* TEXT:

▼

„Kopftuch-Zwang“ steht nicht im Koran

Geschockt sei sie gewesen, als sie mit über 40 Jahren den Koran zu studieren begann. Neun Jahre arbeitet Fatma Akay-Türker, 1975 in der Türkei geboren, als islamische Religionslehrerin. An 17 verschiedenen Schulen in Wien. Kritische Fragen der Mädchen zu Kopftuch und Ungleichbehandlung rütteln sie auf. Bislang hatte sie selbst – traditionell erzogen – geglaubt: Was Imame sagen. Was von Müttern überliefert wird. Die Frau müsse unauffällig sein, sich dem Mann unterordnen und gehorchen. Eine gezeigte Haarsträhne, wird gedroht, bedeute 70 Jahre in der Hölle.

▲

* DATENSÄTZE:
▼

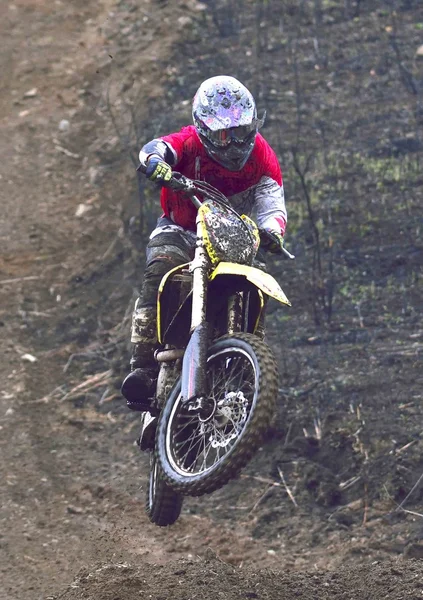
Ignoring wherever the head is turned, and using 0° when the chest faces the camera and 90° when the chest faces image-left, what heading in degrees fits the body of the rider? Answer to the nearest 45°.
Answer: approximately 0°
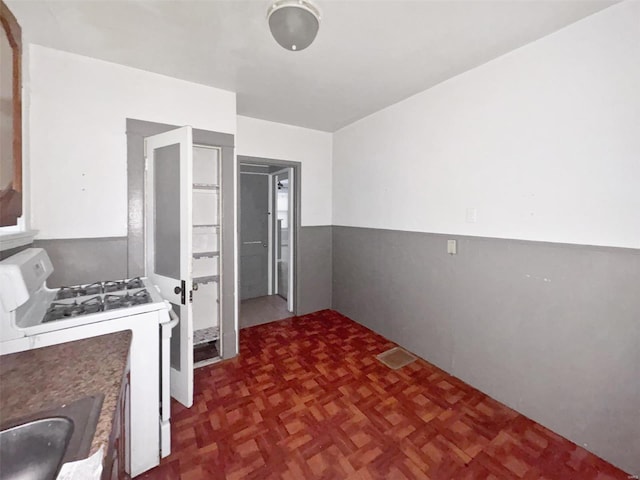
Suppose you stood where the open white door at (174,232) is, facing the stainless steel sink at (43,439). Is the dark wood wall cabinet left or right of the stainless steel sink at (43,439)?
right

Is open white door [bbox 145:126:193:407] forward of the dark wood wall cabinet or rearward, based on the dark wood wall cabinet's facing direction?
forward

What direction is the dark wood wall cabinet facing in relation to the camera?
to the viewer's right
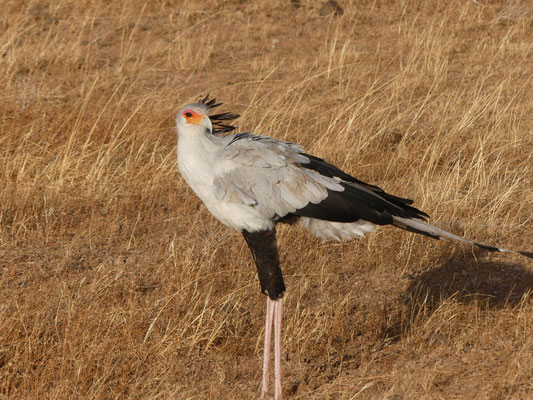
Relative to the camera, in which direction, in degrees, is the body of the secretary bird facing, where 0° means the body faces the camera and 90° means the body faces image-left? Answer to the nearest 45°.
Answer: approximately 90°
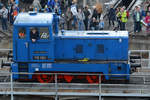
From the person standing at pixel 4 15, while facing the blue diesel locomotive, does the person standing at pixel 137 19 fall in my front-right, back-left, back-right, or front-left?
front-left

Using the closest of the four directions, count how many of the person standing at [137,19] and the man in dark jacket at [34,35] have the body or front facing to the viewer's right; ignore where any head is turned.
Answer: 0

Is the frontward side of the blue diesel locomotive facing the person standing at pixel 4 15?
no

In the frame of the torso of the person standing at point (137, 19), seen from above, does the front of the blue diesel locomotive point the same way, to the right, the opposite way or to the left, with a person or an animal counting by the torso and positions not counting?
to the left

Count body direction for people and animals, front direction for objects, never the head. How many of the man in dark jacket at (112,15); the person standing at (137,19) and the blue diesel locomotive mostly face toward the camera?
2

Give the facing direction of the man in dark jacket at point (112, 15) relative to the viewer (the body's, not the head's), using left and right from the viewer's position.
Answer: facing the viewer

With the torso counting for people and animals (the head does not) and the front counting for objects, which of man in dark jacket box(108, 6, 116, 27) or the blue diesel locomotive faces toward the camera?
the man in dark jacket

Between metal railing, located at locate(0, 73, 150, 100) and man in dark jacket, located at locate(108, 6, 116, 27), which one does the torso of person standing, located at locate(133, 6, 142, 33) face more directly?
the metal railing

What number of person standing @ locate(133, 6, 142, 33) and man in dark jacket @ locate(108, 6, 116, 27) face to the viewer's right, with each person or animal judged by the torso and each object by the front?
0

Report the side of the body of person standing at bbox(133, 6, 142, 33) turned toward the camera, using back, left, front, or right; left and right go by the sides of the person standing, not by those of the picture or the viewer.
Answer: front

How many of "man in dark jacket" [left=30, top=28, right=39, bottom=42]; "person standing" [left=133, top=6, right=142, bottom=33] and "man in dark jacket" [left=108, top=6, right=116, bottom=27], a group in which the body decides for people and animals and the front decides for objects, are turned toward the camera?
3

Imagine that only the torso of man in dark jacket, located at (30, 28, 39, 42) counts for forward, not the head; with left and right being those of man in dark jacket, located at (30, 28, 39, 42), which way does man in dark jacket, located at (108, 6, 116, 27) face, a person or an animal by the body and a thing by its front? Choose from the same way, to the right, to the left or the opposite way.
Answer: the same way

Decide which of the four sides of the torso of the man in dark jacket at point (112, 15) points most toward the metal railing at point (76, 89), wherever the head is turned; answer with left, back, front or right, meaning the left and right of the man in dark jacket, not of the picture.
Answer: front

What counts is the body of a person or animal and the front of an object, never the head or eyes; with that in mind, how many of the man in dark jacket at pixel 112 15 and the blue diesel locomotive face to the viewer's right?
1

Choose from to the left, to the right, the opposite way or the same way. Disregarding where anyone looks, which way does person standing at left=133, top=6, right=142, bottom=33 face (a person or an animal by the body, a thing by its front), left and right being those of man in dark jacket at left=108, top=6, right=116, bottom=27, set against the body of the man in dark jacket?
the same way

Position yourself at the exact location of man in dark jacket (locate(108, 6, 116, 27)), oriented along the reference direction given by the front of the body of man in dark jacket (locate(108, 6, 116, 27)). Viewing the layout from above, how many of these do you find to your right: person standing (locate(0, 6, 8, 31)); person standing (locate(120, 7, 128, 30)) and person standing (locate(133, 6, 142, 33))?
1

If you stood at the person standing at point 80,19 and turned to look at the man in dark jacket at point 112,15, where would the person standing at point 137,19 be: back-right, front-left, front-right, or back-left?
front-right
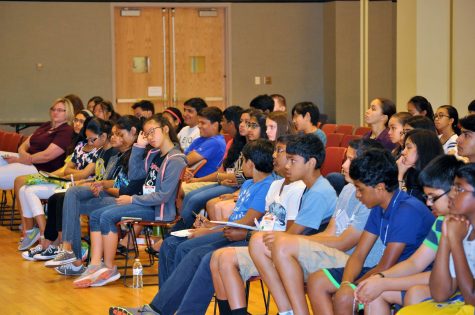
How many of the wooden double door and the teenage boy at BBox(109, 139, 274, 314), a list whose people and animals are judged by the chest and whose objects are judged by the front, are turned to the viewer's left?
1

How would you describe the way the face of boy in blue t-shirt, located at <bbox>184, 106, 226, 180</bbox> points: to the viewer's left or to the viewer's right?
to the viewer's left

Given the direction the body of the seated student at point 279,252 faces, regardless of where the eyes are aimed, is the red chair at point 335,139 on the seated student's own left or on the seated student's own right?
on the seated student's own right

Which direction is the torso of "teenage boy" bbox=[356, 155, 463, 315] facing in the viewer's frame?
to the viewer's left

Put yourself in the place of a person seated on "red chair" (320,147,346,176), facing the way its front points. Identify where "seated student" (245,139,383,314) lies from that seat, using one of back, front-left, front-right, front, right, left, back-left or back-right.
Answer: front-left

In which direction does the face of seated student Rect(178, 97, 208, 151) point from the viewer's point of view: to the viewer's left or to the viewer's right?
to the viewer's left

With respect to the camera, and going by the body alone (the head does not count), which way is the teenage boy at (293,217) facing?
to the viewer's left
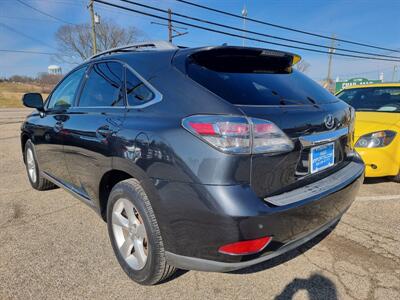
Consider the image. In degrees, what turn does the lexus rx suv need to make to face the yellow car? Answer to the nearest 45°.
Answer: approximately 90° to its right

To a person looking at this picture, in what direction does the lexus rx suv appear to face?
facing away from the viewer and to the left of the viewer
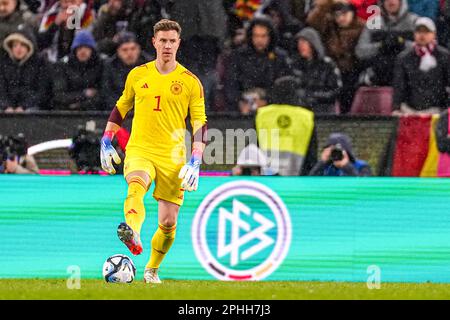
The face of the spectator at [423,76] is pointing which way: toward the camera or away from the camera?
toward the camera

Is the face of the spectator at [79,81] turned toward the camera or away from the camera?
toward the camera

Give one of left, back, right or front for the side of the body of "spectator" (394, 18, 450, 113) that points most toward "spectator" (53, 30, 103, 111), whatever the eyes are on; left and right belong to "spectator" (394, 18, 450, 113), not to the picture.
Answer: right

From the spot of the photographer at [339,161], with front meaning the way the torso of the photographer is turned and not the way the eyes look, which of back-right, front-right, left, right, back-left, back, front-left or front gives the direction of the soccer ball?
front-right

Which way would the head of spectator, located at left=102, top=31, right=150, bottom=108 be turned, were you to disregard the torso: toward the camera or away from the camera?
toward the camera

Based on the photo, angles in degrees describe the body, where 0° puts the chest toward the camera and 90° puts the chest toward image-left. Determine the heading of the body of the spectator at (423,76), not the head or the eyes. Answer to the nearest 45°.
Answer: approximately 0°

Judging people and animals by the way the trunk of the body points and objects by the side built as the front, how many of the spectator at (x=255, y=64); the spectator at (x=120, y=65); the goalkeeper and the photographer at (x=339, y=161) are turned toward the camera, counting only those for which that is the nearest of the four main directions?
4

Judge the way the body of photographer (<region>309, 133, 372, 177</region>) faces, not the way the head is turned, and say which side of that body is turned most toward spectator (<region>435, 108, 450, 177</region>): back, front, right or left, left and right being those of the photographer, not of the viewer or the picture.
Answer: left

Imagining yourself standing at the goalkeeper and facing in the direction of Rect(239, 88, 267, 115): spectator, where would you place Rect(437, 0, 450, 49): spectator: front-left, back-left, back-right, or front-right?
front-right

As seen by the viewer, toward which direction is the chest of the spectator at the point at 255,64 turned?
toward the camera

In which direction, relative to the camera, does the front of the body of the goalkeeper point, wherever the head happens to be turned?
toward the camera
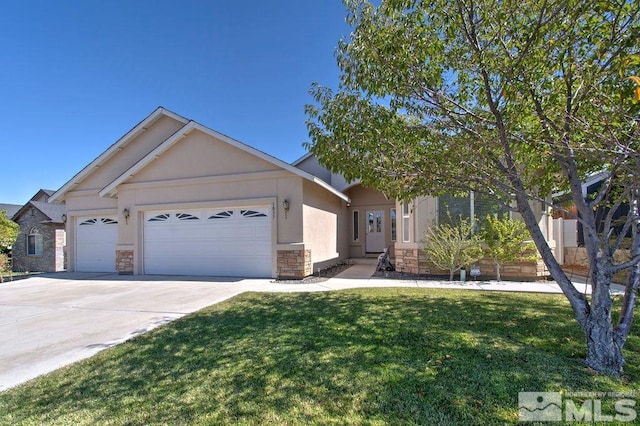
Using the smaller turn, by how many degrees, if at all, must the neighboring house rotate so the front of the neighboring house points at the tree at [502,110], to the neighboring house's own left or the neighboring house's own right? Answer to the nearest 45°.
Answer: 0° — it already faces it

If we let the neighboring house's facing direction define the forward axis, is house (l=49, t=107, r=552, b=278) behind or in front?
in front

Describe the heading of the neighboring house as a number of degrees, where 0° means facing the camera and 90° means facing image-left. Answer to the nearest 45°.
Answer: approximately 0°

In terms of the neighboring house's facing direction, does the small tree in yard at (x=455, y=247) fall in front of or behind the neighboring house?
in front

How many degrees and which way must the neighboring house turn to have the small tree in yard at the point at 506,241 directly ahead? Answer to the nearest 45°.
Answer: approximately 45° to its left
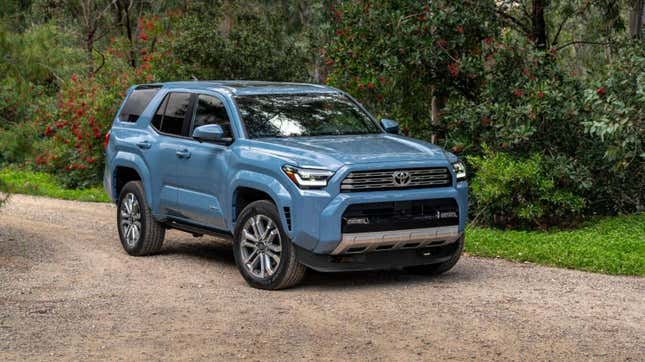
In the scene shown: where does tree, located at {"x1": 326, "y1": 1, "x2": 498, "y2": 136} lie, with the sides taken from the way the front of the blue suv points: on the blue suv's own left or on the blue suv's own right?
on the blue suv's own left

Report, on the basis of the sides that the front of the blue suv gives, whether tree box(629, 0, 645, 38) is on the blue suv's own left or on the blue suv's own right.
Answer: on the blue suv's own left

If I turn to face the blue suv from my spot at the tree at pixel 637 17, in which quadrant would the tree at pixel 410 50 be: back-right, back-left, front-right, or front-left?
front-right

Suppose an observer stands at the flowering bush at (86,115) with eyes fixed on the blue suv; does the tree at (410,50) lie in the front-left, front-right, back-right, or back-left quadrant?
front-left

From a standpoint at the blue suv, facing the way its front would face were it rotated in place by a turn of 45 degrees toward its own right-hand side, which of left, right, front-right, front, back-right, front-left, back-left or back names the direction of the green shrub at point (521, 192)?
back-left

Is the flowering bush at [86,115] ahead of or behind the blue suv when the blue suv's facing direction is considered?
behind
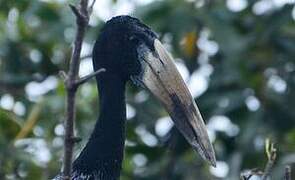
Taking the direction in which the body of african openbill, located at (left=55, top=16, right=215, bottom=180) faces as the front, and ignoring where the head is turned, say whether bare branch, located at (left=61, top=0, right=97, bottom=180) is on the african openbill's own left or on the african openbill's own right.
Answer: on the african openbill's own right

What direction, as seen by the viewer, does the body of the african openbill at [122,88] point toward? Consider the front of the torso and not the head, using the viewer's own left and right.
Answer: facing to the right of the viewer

▲

* AUFTRAG A:
Gib bitte den Text von „Geschockt sei sie“ bis einschließlich „in der Hölle.“ wortgetreu aus.
* AUFTRAG B:
Zähle, in wie vielen Zeilen der Datensätze die Zeichenfolge „metal“ vorkommt, und nenne nur die Zahl.
Text und Datensätze sind voneinander getrenntes Material.

* ANTWORT A:
Geschockt sei sie gewesen, als sie mit über 40 Jahren den Koran zu studieren begann. Neun Jahre arbeitet Fatma Akay-Türker, 1975 in der Türkei geboren, als islamische Religionslehrerin. An 17 verschiedenen Schulen in Wien. Kritische Fragen der Mädchen zu Kopftuch und Ungleichbehandlung rütteln sie auf. Bislang hatte sie selbst – traditionell erzogen – geglaubt: Was Imame sagen. Was von Müttern überliefert wird. Die Frau müsse unauffällig sein, sich dem Mann unterordnen und gehorchen. Eine gezeigte Haarsträhne, wird gedroht, bedeute 70 Jahre in der Hölle.

* ANTWORT B:
3